Disney kicked off CinemaCon earlier today with a mic-dropping presentation that left no doubt: right now, no force in Hollywood is as unstoppable as the Mouse House. In between the studio's Star Wars offerings, Pixar's animated features, Disney's live-action remakes and everything in between, The House That Walt Disney built is dominating the pop culture landscape. To see this year's offerings laid out end-to-end was impressive (and, if you're the type who fears monopolies of any kind, possibly kind of frightening).
After an opening sizzle reel that touched on both Tim Burton's Dumbo and December's Mary Poppins Returns, the presentation immediately launched into the goings-on in the Marvel Cinematic Universe. For starters, we were shown about 10 minutes' worth of Avengers: Infinity War, a scene wherein the Guardians encounter Thor floating in space and bring him aboard their ship. The footage was funny, dynamic and featured about half a dozen excellent exchanges between Thor (Chris Hemsworth) and Star Lord (Chris Pratt), the latter of whom seemed determined to establish himself as the Alpha (as you might expect, Star Lord only ends up making himself look more foolish in the process).
We were then shown the full trailer for Ant-Man And The Wasp, which looks like an absolute blast: the trailer opens with footage of Ant-Man (Paul Rudd) in Giant Man mode, riding a large truck through the streets of San Francisco like a Big Wheels cart. Characters from Ant-Man were all trotted out onscreen (including, crucially, Michael Peña's Luis), as were random shots from the film: a human-sized ant playing a drum set, a new villain who seemed capable of phasing through solid objects, Michael Douglas looking utterly baffled while sitting in an office with Luis. This sequel looks much bigger in scope than the original, and I was left with the impression that we have a very good time ahead of us with this one.
We were also shown a full trailer for Mary Poppins Returns. Intriguingly, the trailer's almost completely devoid of dialogue (until the very end, when a few lines get exchanged), but the trailer itself was filled with intriguing imagery (Poppins appears to be summoned through a thundercloud via....kite?), elaborate choreography, and even some hand-drawn animation. If we're being honest, I have long questioned the need for another Mary Poppins movie, but I'll admit to being very impressed by the footage on display here. I'm suddenly looking forward to a Mary Poppins sequel, which is not something I expected to be reporting to you today.
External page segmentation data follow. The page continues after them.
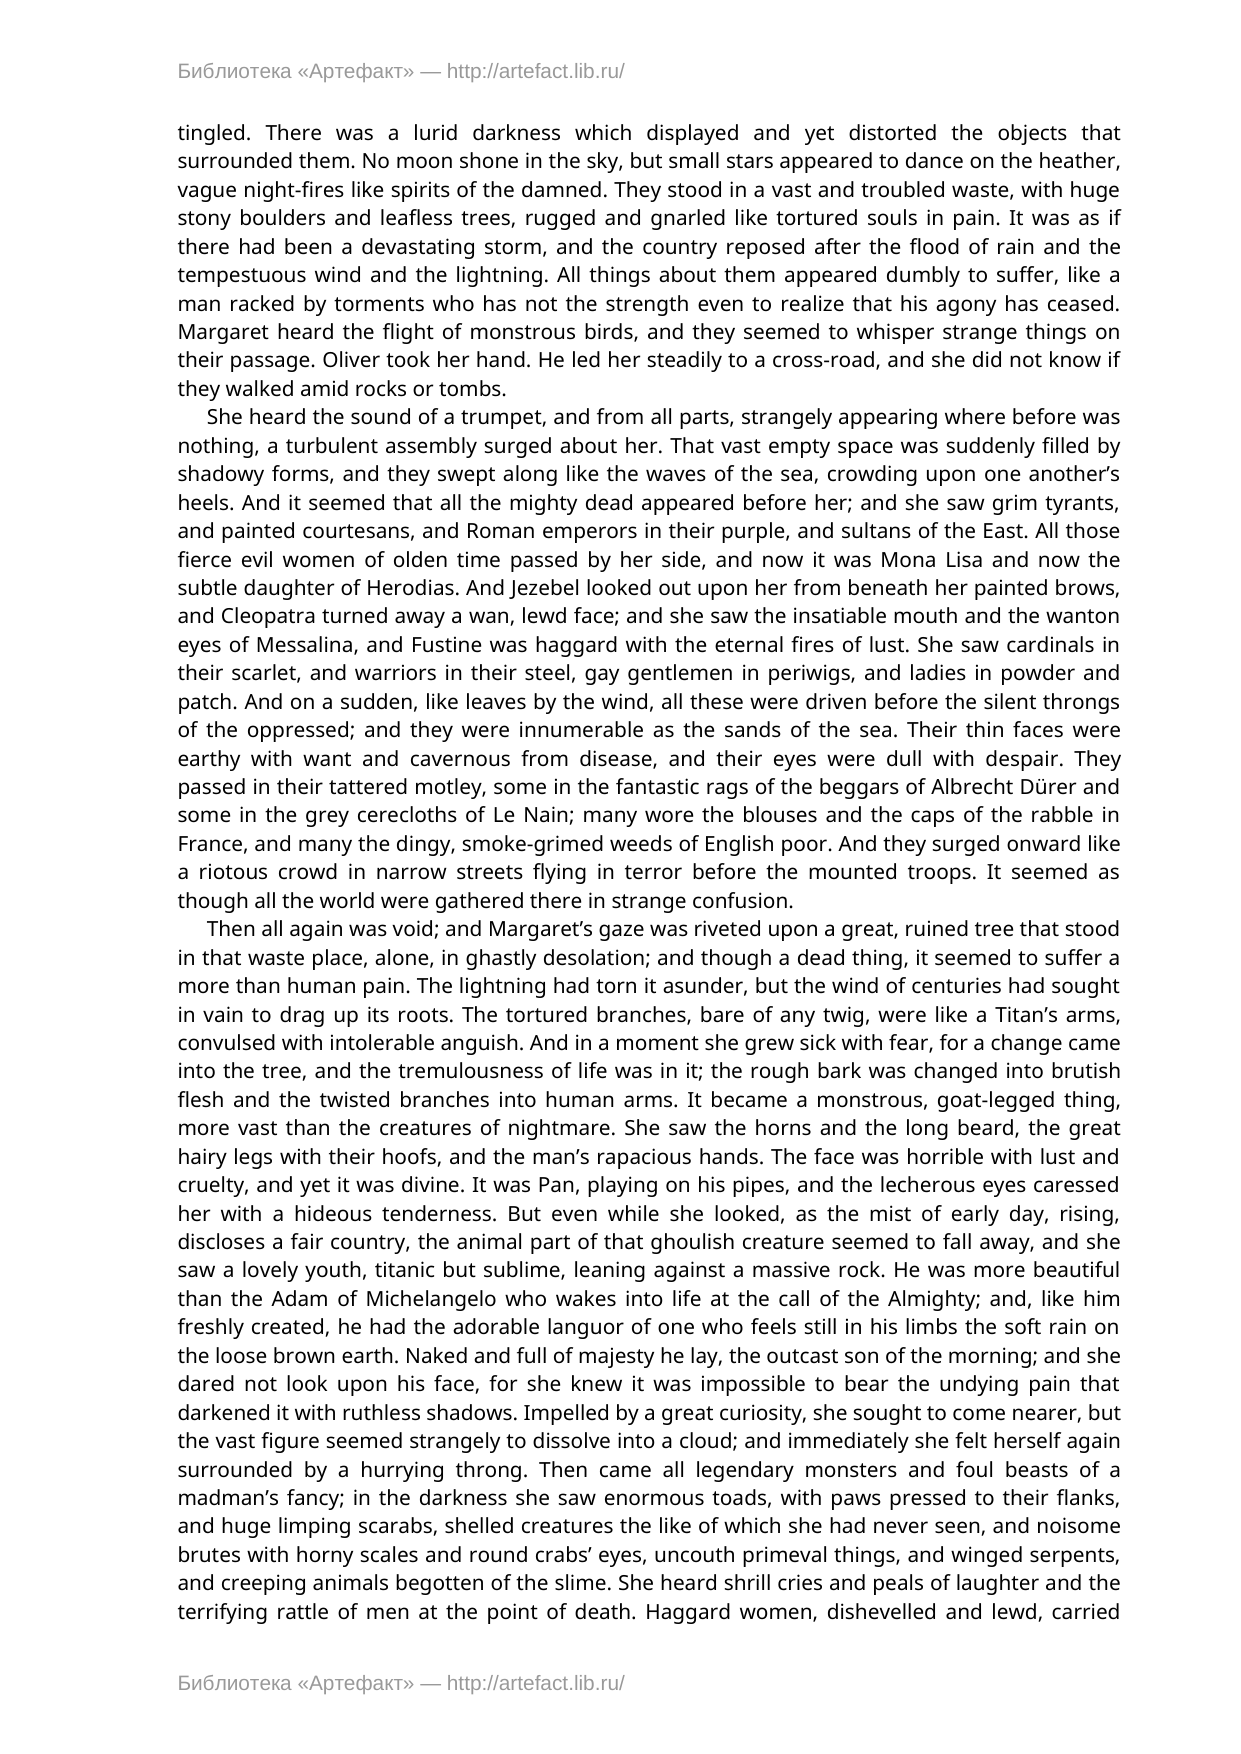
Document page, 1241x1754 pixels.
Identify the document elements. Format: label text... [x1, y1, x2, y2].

text She heard the sound of a trumpet, and from all parts, strangely appearing where before was nothing, a turbulent assembly surged about her. That vast empty space was suddenly filled by shadowy forms, and they swept along like the waves of the sea, crowding upon one another’s heels. And it seemed that all the mighty dead appeared before her; and she saw grim tyrants, and painted courtesans, and Roman emperors in their purple, and sultans of the East. All those fierce evil women of olden time passed by her side, and now it was Mona Lisa and now the subtle daughter of Herodias. And Jezebel looked out upon her from beneath her painted brows, and Cleopatra turned away a wan, lewd face; and she saw the insatiable mouth and the wanton eyes of Messalina, and Fustine was haggard with the eternal fires of lust. She saw cardinals in their scarlet, and warriors in their steel, gay gentlemen in periwigs, and ladies in powder and patch. And on a sudden, like leaves by the wind, all these were driven before the silent throngs of the oppressed; and they were innumerable as the sands of the sea. Their thin faces were earthy with want and cavernous from disease, and their eyes were dull with despair. They passed in their tattered motley, some in the fantastic rags of the beggars of Albrecht Dürer and some in the grey cerecloths of Le Nain; many wore the blouses and the caps of the rabble in France, and many the dingy, smoke-grimed weeds of English poor. And they surged onward like a riotous crowd in narrow streets flying in terror before the mounted troops. It seemed as though all the world were gathered there in strange confusion. [177, 402, 1122, 914]
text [177, 914, 1122, 1625]
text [177, 118, 1122, 402]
And yet, here we are.
Elsewhere in the presentation, we were shown an absolutely hysterical clip from Wreck-It Ralph 2: Ralph Breaks The Internet (the scene, which is best not described in full to maintain the surprise, involved all of the Disney princesses and a whole lotta roasting), behind the scenes footage from Guy Ritchie's live-action Aladdin (which included our first look at Will Smith's Genie, who appeared to have ... well, let's call it "an unfortunate hairdo", though it was clear he'd be alternating looks throughout the film), and - last but not least- the first footage from Tim Burton's Dumbo.
What can I tell you about Dumbo? We were shown a photo of Dumbo himself, which looked about how you'd expect a live-action version of Dumbo to look, along with a sizzle reel/behind-the-scenes clip showcasing footage that was definitely not immediately recognizable as the work of Tim Burton. This appears to be Burton in Big Fish mode, reigned in and aiming for awards consideration. I got a The Greatest Showman vibe from some of what we saw, but that probably has a lot to do with the fact that a) much of the footage was circus-based and b) I'm still getting over the trauma of having seen The Greatest Showman.
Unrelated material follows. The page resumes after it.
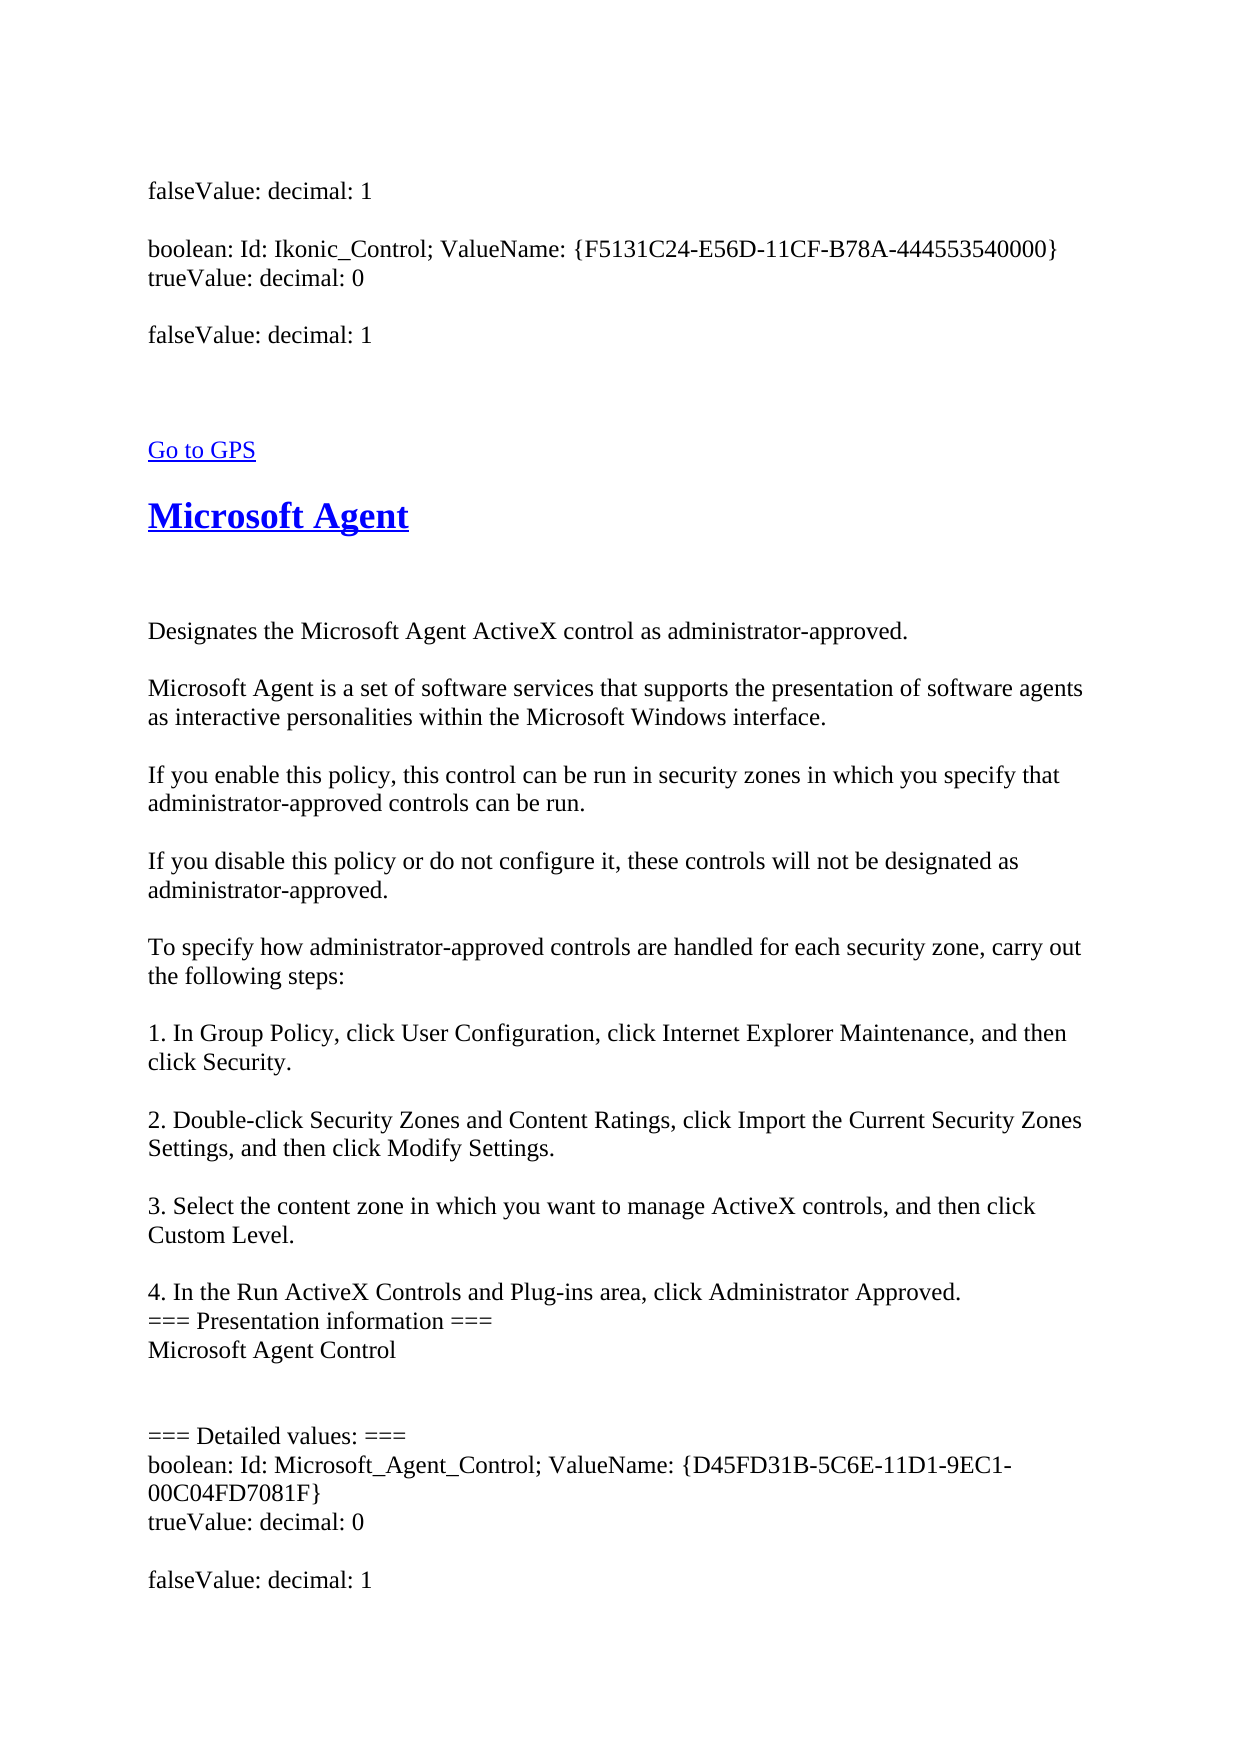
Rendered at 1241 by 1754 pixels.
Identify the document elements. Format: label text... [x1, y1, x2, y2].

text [148, 616, 1093, 1622]
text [148, 148, 1093, 464]
text Microsoft Agent [148, 493, 1093, 536]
Last but certainly not least, we were shown a work-in-progress scene from Jon Favreau's live-action/CGI remake of The Lion King. If you're guessing it was the "Circle of Life" scene, you're dead-on, and lemme tell ya: this footage was jaw-dropping. Though all the animals have clearly been brought to life via CGI, they seemed borderline photorealistic to my eyes, perhaps even moreso than the effects that brought Favreau's The Jungle Book to life. I looked at this footage and I thought to myself, "This movie is going to easily make one billion dollars", and I'm willing to stand by that bet.